WRITTEN REQUEST »
Could you copy the material below word for word, from the line with "scientific name: Mimosa caesalpiniifolia" up to and including the line with "genus: Crataegus"?

Collection entries:
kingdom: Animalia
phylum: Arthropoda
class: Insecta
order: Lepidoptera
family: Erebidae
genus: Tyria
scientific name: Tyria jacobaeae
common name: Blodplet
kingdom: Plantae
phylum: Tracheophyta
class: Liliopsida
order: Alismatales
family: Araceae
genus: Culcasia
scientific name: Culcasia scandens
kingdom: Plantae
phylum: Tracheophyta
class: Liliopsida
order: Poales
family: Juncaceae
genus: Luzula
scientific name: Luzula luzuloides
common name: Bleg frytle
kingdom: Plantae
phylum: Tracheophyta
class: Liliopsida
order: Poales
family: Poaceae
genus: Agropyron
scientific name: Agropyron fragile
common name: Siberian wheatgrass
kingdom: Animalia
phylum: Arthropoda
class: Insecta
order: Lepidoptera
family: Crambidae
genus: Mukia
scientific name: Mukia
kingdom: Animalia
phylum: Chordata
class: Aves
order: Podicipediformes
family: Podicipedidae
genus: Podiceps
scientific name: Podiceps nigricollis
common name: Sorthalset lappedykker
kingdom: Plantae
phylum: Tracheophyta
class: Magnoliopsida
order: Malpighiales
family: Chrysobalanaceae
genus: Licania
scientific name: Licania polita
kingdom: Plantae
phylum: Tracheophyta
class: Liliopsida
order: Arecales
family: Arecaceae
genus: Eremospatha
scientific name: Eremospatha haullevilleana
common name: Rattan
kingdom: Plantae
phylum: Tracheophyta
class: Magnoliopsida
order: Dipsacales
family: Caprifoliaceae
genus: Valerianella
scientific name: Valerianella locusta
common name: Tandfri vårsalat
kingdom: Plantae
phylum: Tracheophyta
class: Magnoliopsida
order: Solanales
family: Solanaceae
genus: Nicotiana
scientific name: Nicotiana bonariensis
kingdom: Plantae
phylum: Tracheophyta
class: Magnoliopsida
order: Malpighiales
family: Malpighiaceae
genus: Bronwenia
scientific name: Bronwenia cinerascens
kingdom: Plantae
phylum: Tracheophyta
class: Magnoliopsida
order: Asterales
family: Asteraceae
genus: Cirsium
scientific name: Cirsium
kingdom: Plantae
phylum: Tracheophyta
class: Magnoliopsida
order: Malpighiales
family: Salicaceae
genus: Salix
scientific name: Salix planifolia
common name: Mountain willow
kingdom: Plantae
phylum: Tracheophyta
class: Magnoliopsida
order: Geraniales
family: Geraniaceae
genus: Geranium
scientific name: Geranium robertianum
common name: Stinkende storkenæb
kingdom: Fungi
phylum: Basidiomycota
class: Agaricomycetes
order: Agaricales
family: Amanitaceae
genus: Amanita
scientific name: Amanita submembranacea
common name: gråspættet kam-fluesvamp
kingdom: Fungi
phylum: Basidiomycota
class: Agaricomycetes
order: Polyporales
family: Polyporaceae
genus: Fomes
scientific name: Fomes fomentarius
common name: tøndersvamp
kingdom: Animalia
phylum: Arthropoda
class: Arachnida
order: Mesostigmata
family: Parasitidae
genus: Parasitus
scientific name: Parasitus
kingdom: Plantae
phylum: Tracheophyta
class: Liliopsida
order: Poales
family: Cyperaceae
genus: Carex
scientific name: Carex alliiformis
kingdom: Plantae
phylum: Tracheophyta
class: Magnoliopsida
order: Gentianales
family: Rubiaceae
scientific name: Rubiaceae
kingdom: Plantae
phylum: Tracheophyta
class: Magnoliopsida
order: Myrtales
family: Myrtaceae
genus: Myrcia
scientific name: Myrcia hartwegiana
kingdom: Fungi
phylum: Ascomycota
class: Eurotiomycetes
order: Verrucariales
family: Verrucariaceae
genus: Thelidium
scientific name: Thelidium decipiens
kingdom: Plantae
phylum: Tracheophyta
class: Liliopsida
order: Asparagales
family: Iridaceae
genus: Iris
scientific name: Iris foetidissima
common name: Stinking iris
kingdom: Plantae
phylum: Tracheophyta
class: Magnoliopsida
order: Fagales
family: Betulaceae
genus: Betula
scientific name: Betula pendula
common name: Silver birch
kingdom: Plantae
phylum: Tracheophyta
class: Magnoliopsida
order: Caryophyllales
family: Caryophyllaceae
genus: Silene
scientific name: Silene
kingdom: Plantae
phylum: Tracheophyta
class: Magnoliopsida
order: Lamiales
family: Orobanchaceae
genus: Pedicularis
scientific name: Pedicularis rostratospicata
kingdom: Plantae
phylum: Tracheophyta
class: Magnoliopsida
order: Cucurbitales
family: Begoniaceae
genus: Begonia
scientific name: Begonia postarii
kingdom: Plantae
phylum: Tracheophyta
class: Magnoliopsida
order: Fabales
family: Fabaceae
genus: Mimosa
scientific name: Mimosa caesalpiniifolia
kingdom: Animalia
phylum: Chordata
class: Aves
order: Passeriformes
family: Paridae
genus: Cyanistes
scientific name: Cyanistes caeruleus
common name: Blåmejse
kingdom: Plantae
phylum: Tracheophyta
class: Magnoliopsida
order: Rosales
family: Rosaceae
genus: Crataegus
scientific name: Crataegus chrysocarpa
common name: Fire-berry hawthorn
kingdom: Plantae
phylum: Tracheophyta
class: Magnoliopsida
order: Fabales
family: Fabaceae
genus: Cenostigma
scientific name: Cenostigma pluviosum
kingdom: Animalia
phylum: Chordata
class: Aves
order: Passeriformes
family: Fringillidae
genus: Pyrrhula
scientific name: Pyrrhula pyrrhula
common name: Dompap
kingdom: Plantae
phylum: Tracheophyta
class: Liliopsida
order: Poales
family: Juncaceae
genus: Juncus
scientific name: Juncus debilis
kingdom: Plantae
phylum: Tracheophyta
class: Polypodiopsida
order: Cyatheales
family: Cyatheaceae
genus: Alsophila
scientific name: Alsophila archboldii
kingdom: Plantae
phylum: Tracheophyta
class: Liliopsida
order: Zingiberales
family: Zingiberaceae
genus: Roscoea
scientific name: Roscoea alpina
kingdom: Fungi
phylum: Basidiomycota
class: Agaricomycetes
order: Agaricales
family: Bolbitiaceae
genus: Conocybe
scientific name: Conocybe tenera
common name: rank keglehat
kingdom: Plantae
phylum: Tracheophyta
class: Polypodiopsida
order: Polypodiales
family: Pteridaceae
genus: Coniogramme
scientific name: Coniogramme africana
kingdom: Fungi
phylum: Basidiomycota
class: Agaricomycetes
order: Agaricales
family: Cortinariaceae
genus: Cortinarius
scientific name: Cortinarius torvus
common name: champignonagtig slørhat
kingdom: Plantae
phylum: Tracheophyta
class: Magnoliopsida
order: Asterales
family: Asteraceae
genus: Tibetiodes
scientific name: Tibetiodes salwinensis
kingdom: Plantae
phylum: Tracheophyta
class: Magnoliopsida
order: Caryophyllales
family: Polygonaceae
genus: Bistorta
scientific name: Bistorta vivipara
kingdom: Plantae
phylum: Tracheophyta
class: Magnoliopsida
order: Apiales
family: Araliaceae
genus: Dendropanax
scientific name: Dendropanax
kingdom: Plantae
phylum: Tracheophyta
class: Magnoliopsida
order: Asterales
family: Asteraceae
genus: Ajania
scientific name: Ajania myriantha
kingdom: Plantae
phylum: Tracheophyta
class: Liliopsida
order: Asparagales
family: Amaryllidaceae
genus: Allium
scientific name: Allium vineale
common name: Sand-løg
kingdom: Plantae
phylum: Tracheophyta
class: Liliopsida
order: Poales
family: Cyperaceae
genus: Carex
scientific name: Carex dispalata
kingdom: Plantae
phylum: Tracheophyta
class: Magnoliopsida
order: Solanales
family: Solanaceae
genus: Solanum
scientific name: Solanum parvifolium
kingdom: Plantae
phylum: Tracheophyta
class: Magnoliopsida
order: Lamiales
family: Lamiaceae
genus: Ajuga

FULL OUTPUT »
scientific name: Mimosa caesalpiniifolia
kingdom: Animalia
phylum: Chordata
class: Aves
order: Passeriformes
family: Paridae
genus: Cyanistes
scientific name: Cyanistes caeruleus
common name: Blåmejse
kingdom: Plantae
phylum: Tracheophyta
class: Magnoliopsida
order: Rosales
family: Rosaceae
genus: Crataegus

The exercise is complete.